The aurora lights a brown dwarf

Dr Stuart Littlefair of the University of Sheffield and co-author of the study, said it was the first confirmed citing of this spectacular phenomenon. Astronomers refer to brown dwarfs as “failed stars,” meaning they are bigger than a planet but too small to become a star. But the latest discovery indicates that brown dwarfs are more similar to planets than stars. Dr Littlefair said it’s time we think of brown dwarfs as “beefed-up planets” instead of failed stars.

We already know that brown dwarfs have cloudy atmospheres like planets.

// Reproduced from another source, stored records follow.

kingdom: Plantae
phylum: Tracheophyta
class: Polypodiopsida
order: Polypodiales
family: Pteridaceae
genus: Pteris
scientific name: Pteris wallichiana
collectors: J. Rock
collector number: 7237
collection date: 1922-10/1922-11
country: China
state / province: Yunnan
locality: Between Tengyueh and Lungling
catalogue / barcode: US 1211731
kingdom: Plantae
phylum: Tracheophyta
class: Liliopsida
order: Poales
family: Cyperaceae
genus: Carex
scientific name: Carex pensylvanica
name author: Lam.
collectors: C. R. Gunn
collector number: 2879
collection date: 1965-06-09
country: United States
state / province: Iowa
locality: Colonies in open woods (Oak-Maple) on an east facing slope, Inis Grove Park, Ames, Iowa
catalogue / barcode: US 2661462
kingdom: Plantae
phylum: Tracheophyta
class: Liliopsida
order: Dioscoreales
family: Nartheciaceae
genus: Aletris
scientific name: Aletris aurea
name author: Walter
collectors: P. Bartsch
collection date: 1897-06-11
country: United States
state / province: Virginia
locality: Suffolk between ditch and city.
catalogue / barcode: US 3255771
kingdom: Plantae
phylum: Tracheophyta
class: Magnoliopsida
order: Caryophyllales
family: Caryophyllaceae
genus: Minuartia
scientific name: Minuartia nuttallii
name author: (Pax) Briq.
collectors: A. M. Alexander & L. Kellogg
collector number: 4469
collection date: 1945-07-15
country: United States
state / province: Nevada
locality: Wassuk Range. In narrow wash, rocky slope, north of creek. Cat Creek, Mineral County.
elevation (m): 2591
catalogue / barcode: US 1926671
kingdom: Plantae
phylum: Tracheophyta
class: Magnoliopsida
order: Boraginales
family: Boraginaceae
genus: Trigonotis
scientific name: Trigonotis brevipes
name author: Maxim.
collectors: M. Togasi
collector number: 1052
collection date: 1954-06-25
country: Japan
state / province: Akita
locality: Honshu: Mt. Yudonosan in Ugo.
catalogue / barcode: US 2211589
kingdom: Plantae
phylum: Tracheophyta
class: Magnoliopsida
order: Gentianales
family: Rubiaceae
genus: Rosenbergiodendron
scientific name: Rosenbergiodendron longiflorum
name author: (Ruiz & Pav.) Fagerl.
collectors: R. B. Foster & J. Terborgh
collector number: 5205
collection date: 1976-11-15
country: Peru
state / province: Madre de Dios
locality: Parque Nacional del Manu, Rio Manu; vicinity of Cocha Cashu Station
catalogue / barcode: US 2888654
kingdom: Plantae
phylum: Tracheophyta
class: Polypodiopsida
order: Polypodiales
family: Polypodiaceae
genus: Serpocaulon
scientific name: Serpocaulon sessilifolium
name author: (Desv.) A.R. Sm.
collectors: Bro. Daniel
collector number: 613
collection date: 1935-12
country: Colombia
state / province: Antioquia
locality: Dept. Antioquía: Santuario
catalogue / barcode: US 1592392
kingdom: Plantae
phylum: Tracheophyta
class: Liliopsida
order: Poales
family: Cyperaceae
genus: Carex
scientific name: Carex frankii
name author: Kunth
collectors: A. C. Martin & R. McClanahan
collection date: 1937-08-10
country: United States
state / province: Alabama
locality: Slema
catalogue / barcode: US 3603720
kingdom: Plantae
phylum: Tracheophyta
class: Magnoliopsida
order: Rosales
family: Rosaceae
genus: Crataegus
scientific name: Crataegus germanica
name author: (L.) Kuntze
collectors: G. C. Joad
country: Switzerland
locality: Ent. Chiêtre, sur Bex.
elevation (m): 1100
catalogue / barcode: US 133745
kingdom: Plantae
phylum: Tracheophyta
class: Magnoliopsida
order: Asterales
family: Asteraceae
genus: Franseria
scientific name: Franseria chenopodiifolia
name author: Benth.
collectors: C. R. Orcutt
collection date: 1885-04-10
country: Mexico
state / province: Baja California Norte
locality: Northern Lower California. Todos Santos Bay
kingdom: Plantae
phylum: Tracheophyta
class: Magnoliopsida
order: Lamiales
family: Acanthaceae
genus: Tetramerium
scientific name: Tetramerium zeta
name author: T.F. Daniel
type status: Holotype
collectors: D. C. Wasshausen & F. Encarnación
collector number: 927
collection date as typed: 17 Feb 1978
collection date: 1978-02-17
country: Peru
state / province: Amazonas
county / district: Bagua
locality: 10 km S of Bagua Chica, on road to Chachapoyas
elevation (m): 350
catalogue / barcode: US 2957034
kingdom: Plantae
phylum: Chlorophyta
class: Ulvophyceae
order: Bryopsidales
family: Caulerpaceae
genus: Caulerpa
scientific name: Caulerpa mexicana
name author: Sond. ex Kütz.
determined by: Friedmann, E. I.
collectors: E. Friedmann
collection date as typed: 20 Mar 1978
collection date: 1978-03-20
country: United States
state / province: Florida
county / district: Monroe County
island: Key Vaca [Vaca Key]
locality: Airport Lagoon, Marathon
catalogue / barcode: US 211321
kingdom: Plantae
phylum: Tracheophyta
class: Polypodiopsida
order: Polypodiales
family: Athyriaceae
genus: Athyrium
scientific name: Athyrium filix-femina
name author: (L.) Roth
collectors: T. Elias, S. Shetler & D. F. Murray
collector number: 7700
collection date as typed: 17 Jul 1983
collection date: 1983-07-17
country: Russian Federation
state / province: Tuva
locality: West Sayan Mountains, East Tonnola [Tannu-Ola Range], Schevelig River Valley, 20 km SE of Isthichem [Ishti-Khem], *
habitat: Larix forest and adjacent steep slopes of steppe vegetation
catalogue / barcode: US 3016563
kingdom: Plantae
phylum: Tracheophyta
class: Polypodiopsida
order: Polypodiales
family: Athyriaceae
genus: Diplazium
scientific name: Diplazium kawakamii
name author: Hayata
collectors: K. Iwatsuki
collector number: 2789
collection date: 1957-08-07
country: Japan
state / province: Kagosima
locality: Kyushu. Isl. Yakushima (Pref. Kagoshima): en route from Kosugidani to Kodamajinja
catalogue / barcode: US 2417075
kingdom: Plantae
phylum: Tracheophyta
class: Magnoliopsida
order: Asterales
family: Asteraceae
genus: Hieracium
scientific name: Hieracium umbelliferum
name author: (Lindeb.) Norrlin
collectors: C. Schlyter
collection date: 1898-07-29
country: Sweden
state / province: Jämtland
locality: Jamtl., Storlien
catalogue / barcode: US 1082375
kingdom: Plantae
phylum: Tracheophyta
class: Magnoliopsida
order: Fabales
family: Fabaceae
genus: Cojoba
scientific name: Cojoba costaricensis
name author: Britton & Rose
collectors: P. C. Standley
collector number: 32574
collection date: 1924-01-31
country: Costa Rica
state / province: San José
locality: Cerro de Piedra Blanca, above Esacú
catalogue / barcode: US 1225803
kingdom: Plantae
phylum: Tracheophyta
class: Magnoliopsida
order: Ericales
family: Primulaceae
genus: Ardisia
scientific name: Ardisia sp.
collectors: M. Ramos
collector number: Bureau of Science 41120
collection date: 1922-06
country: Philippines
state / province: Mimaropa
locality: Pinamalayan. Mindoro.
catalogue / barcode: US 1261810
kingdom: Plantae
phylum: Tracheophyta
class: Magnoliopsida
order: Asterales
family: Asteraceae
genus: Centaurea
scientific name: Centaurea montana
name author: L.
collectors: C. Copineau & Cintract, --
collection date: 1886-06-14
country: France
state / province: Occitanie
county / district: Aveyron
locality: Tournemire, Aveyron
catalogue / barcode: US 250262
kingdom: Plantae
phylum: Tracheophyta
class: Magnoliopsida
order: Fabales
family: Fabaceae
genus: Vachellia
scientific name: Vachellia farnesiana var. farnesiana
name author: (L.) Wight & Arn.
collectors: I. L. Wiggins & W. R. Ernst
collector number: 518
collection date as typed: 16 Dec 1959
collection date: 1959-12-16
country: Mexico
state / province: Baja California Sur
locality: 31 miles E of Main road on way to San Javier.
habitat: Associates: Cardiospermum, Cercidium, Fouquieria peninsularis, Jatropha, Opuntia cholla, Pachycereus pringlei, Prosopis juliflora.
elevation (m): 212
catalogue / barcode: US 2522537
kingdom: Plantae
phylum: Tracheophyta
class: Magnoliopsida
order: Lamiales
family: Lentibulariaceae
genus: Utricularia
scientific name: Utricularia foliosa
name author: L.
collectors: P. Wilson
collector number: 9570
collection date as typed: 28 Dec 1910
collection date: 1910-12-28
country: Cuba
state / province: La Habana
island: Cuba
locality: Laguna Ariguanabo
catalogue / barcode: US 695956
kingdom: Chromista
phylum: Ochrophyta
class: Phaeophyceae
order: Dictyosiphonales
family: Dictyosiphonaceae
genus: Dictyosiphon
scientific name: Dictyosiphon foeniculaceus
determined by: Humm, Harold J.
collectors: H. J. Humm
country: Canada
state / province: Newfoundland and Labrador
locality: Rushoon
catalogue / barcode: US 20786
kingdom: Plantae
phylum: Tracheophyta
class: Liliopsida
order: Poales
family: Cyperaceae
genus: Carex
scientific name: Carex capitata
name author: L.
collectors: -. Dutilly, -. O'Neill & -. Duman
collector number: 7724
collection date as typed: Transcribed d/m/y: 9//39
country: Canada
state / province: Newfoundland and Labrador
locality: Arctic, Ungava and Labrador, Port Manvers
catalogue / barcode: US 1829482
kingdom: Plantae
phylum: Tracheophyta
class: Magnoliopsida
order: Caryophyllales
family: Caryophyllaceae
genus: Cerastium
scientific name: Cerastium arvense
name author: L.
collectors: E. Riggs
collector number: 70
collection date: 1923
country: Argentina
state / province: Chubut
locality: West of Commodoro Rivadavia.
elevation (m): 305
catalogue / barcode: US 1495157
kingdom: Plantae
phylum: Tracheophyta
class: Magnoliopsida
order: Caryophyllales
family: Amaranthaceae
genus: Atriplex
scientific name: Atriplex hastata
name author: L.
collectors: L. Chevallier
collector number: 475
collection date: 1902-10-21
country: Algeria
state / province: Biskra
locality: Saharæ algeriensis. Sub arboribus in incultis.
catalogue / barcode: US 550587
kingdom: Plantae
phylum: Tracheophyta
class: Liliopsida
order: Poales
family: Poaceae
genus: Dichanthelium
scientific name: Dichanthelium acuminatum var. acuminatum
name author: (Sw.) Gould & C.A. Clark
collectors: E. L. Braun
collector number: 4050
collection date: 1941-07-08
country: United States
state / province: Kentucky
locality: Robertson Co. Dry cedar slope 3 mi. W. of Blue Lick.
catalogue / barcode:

And the new study shows that they also host “powerful auroras.” Findings of the study were published in the journal Nature. Scientists said the aurora light display was more red than green in color. Dr Gregg Hallinan of the California Institute of Technology said brown dwarfs don’t resemble stars in terms of magnetic gravity either.

Why is it more red than green?

The light display was detected around the brown dwarf LSR J1835 located in the constellation Lyra. Using optical and radio telescopes, astronomers observed the object as it quickly rotated, and studied how the light changed. The brown dwarf’s aurora is red in color because the charged particles that enter its magnetic field interact with hydrogen in the atmosphere. In contrast, our planet’s aurora has a greenish glow because charged particles from the Sun interact with oxygen atoms.

The dazzling display of auroras can appear around all the planets in our solar system.